Entertainment

Rocky Dawuni & Kyekyeku release ‘Africa Till I Die’ video to celebrate the motherland

Photo: ‘Africa Till I Die’ cover art, Rocky Dawuni (left) and Kyekyeku.

The anticipated music video of Ghanaian artists Kyekyeku and multiple Grammy nominee Rocky Dawuni’s new collaboration, “Africa Till I Die,” has been made available after premiering on Pan African Music.

The song is a feature off Kyekyeku’s most recent album, Funky Pangolin, and is inspired by the musician’s interest in highlife and Rocky’s reggae roots. The song as a whole depicts a highlife melody that celebrates Africa in the face of many foreign stereotypes.
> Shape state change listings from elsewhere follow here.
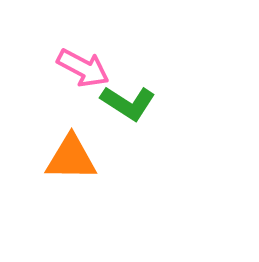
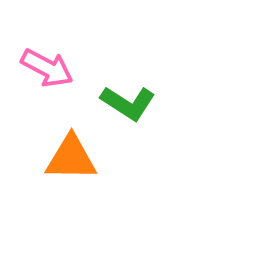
pink arrow: moved 36 px left
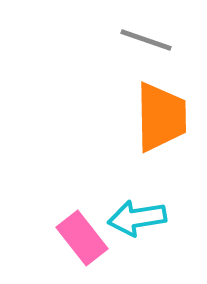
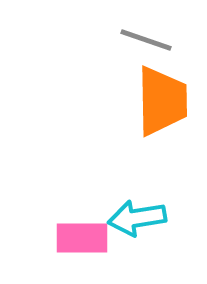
orange trapezoid: moved 1 px right, 16 px up
pink rectangle: rotated 52 degrees counterclockwise
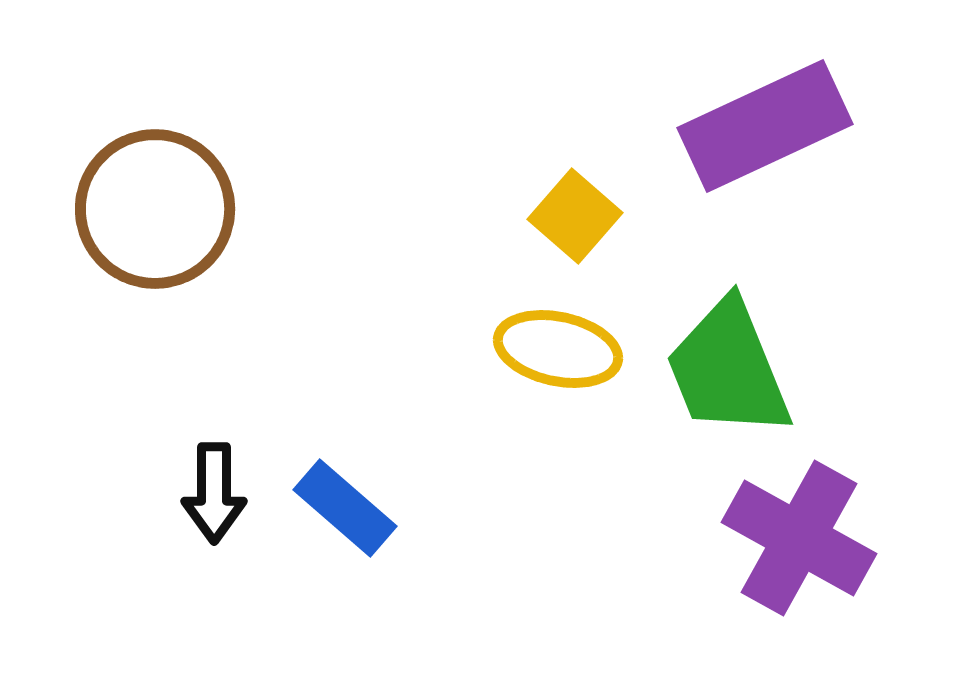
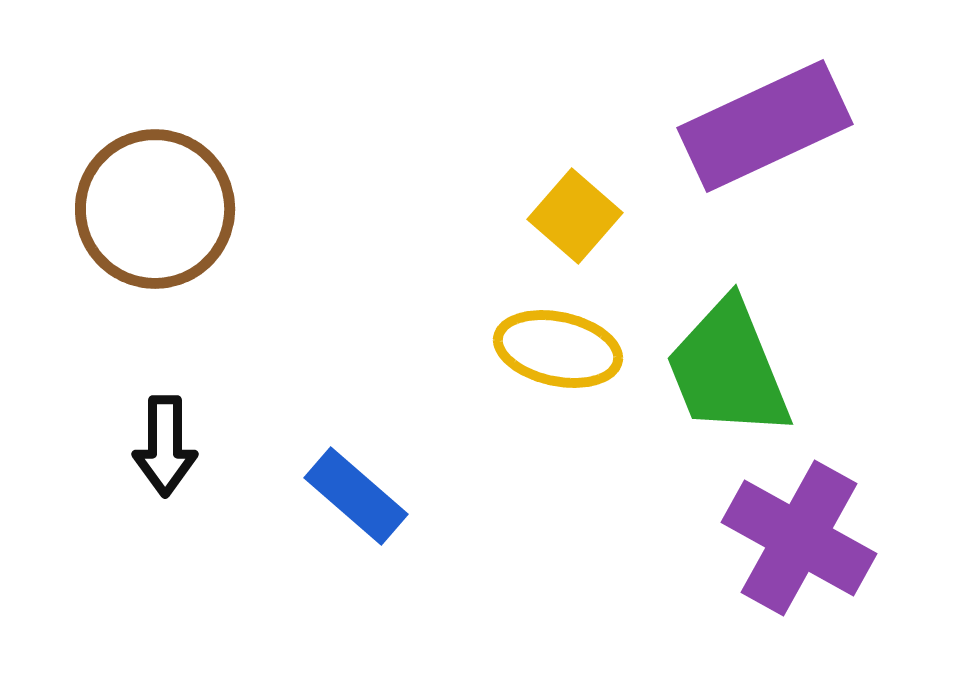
black arrow: moved 49 px left, 47 px up
blue rectangle: moved 11 px right, 12 px up
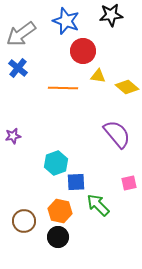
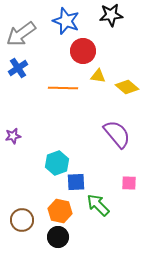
blue cross: rotated 18 degrees clockwise
cyan hexagon: moved 1 px right
pink square: rotated 14 degrees clockwise
brown circle: moved 2 px left, 1 px up
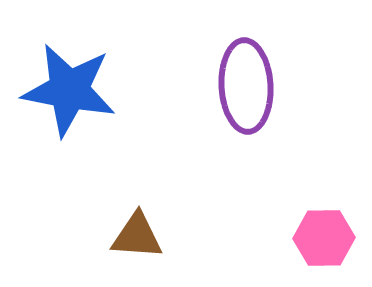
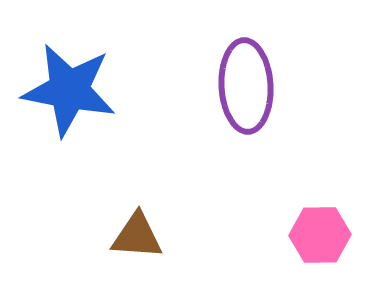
pink hexagon: moved 4 px left, 3 px up
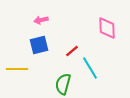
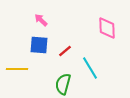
pink arrow: rotated 56 degrees clockwise
blue square: rotated 18 degrees clockwise
red line: moved 7 px left
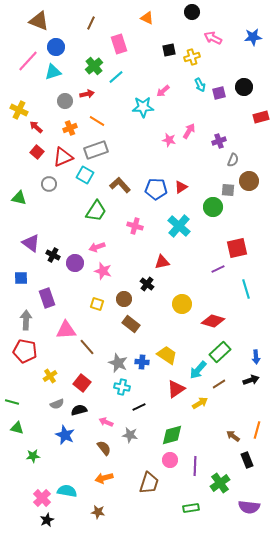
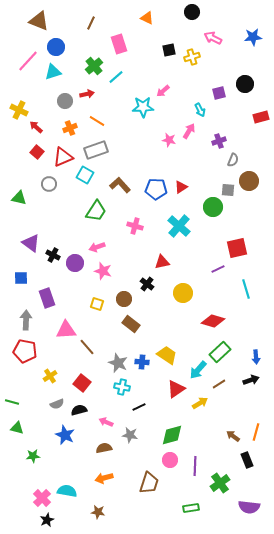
cyan arrow at (200, 85): moved 25 px down
black circle at (244, 87): moved 1 px right, 3 px up
yellow circle at (182, 304): moved 1 px right, 11 px up
orange line at (257, 430): moved 1 px left, 2 px down
brown semicircle at (104, 448): rotated 63 degrees counterclockwise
According to the project’s collaborator and filmmaker Slingshot, the video release seeks to showcase Africa and its beautiful people in its own light, its own words, and its very own story. Not the one portrayed by the skewed perception of Western media.

‘’I first heard Rocky in 1997 when his monster hit ‘In Ghana’ was on constant rotation on the radio. It wasn’t until 2007 at the Labadi Beach Hotel on the occasion of the 40th Independence Celebration of Ghana where Rocky held his annual ‘Rocky Dawuni’s Independence Splash’ concert that we met for the first time,” said Kyekyeku explaining his long desire to feature with Dawuni.

Kyekyeku and Rocky Dawuni in the single described the joys of living in Africa, including its tremendous beauty, the vigour and resiliency of its people, and the abundance of success and enthusiasm.

“Africa Till I Die” Kyekyeku & Rocky Dawuni / © Kyekyeku and his Super Opong Stars

Rocky Dawuni, who is the United Nations Goodwill Ambassador for Africa’s Environment, has visited numerous countries and can confirm from his experiences that all life does, in fact, originate in Africa. The singer sings in pidgin, “people I dey meet, places I dey go, na ibi you be the mother, Mama Africa.”

The Pan African Music where it premiered calls the collaboration a musical success, in how the release “blends the native sound of Ghana, itself the product of a melting pot, with reggae born in Jamaica and claiming its African roots.” Without even a skank guitar, the highlife rhythm was slowed down to provide the perfect background for the reggae vocals.

It also let the bass soar, the organ play, and the horns punctuate according to Pan African Music, “the finest demonstration of a successful encounter, and it could only take place in Africa.”